> [YOUR ASSIGNMENT]: Write out the lines below once more, exactly as they appear. Do not include pictures.

> [DATA FOR THE TASK]:
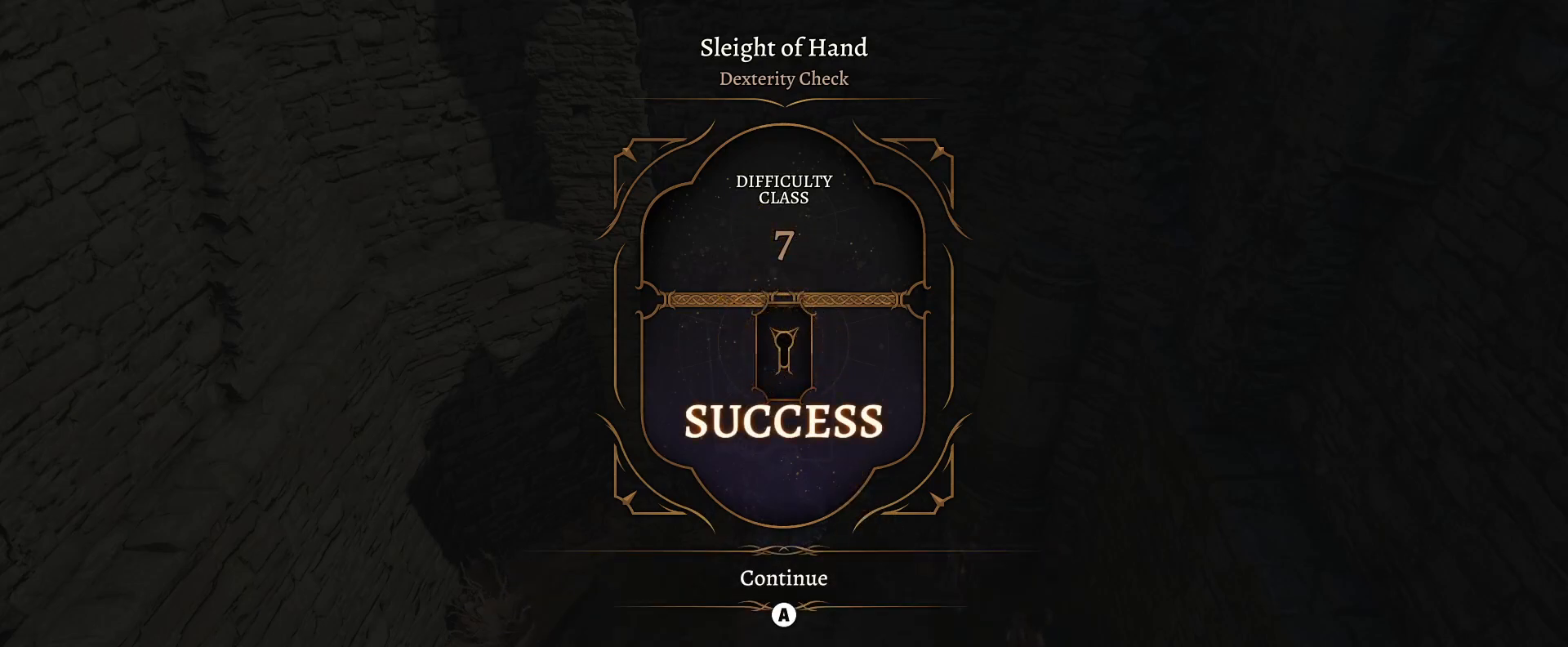
{"buttons": [], "left_stick": "center", "right_stick": "center", "events": []}
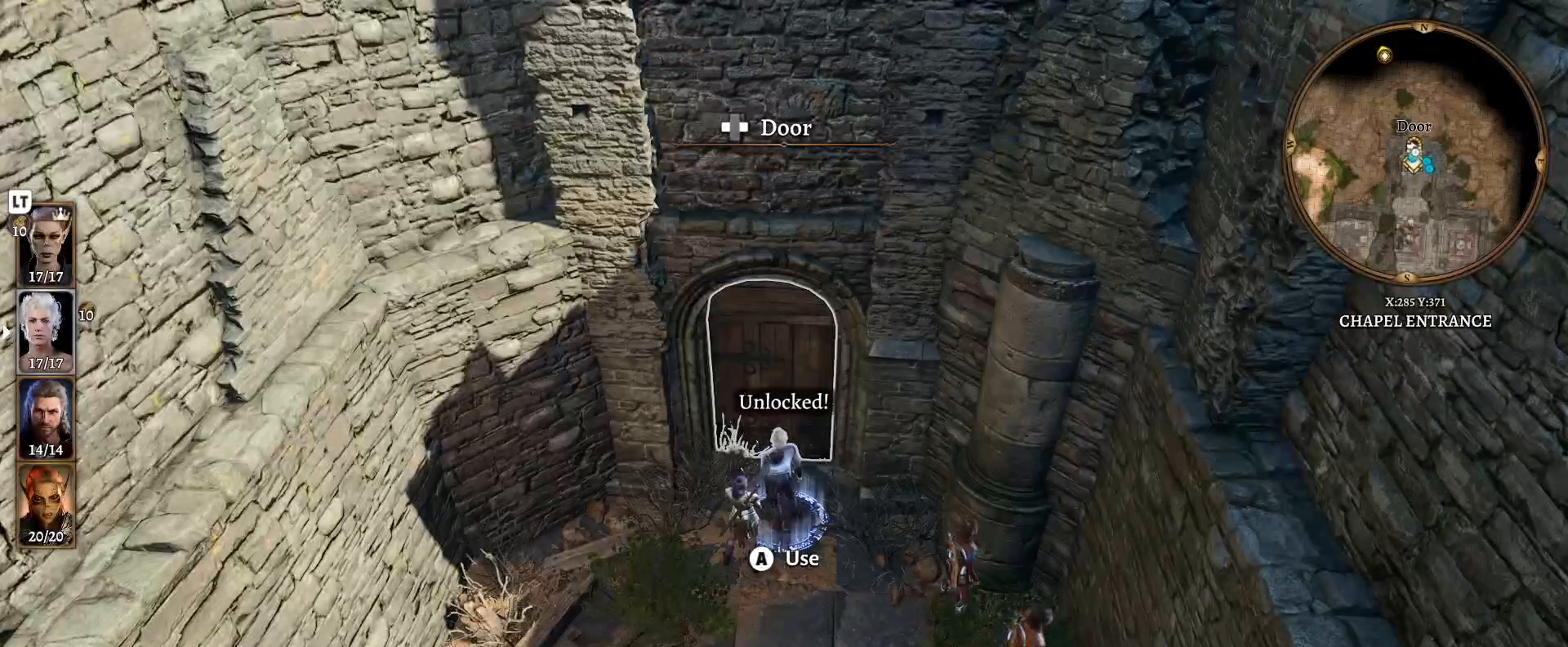
{"buttons": [], "left_stick": "center", "right_stick": "center", "events": []}
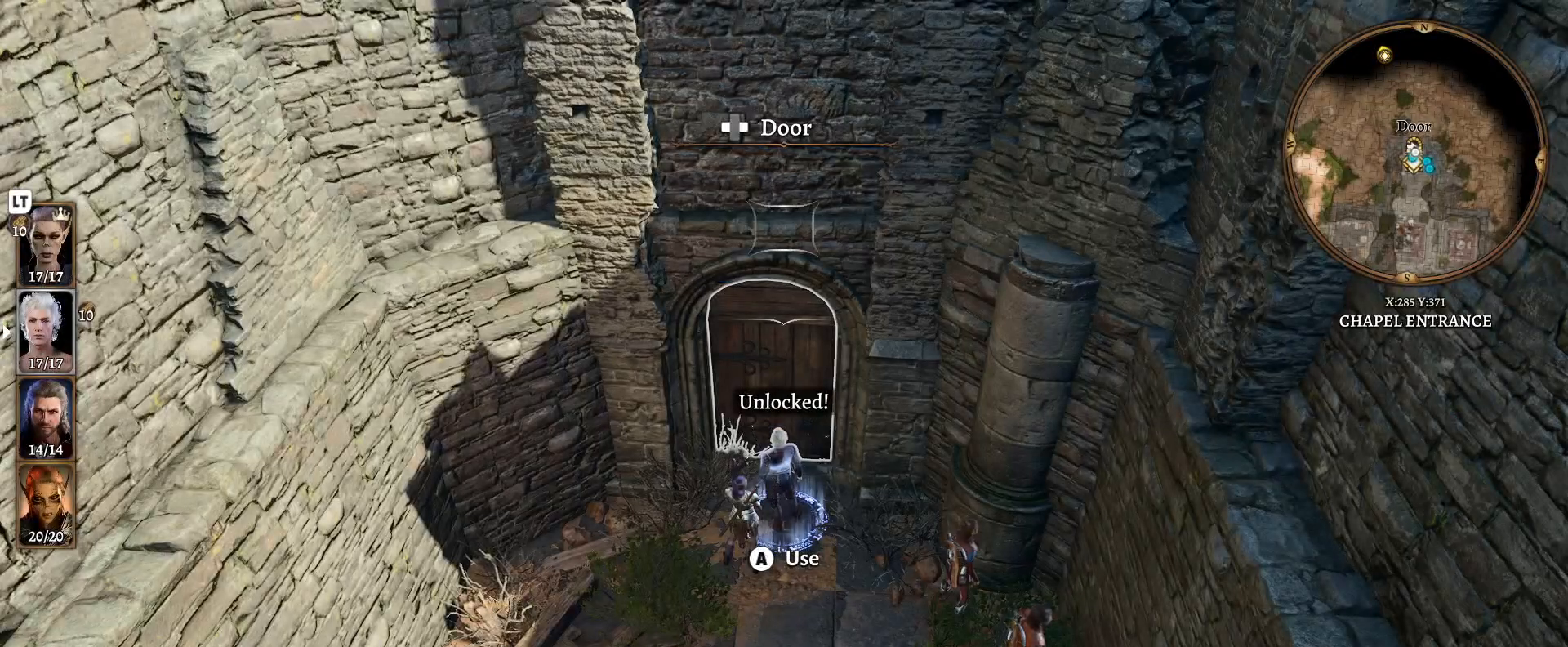
{"buttons": [], "left_stick": "center", "right_stick": "center", "events": []}
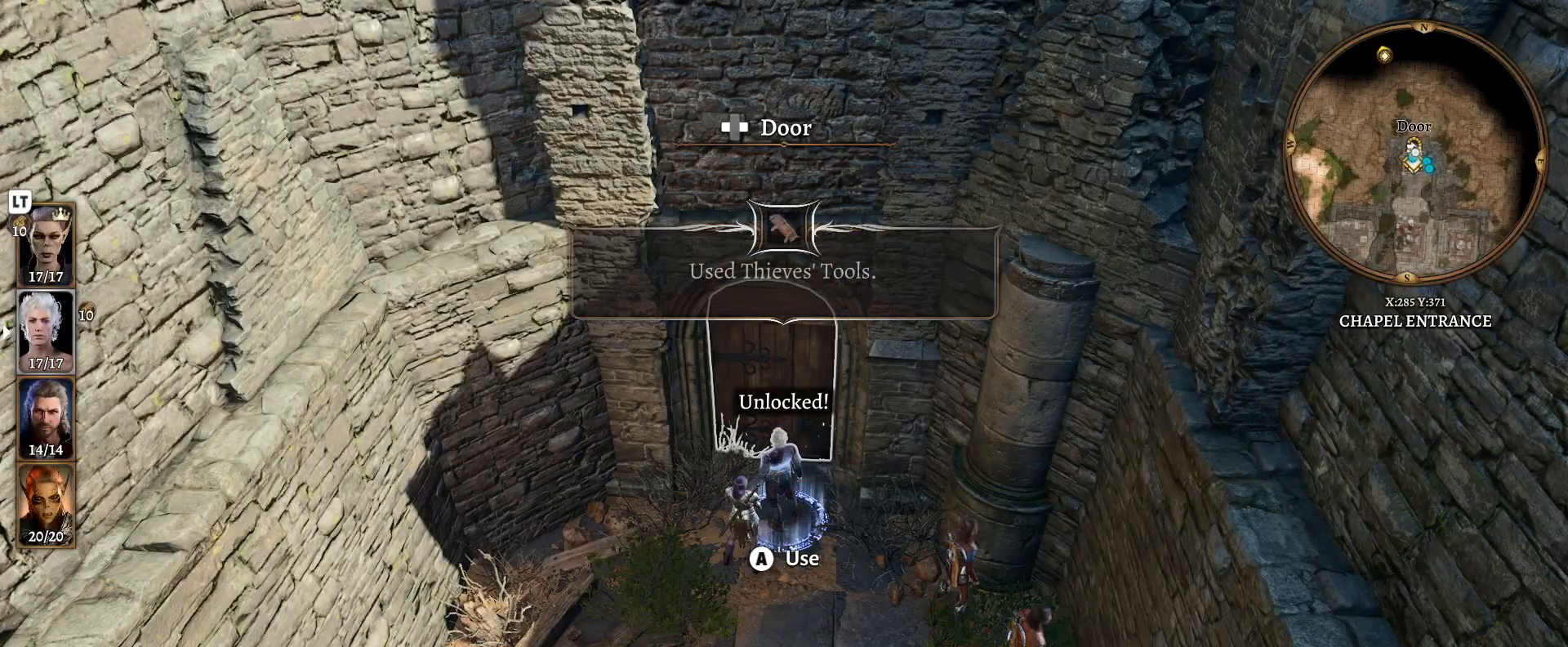
{"buttons": [], "left_stick": "center", "right_stick": "center", "events": []}
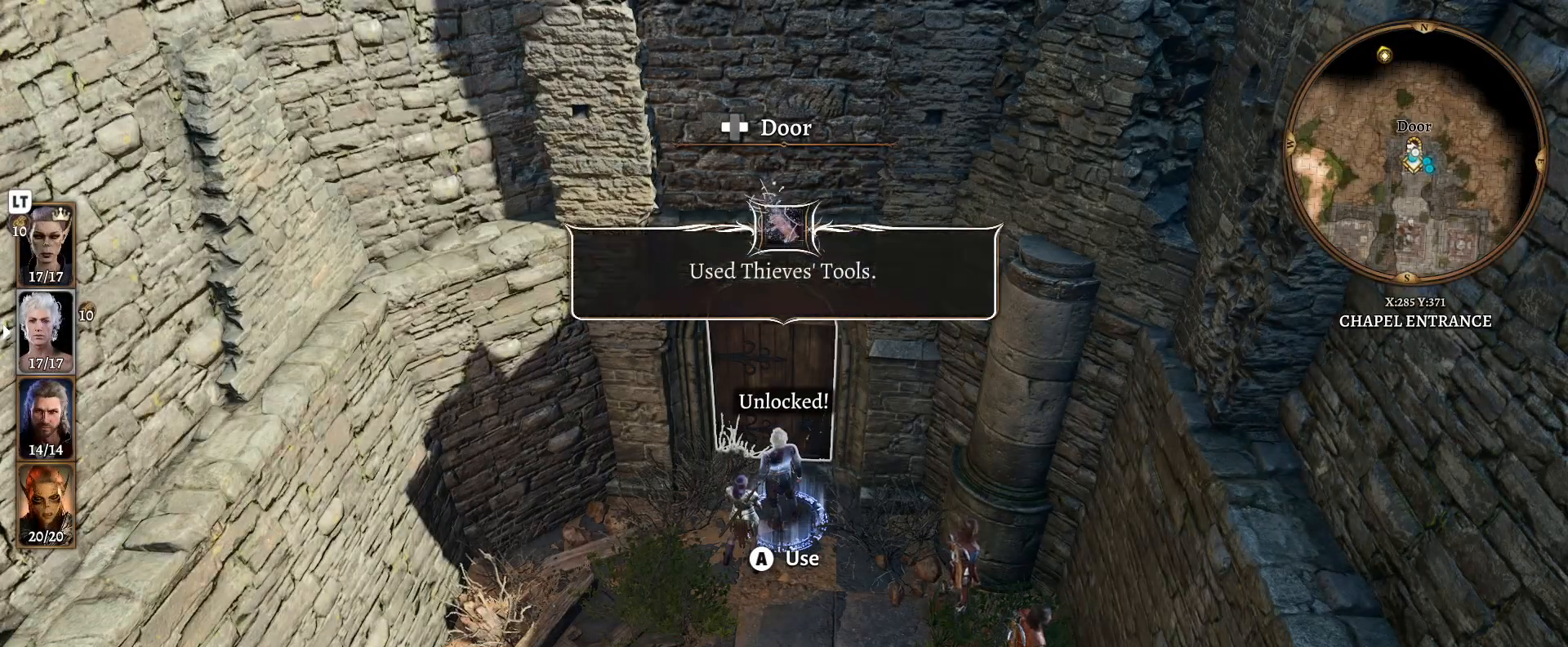
{"buttons": [], "left_stick": "center", "right_stick": "center", "events": []}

> [RESPONSE AREA]:
{"buttons": [], "left_stick": "center", "right_stick": "center", "events": []}
{"buttons": [], "left_stick": "center", "right_stick": "center", "events": []}
{"buttons": [], "left_stick": "center", "right_stick": "center", "events": []}
{"buttons": [], "left_stick": "center", "right_stick": "center", "events": []}
{"buttons": [], "left_stick": "center", "right_stick": "center", "events": []}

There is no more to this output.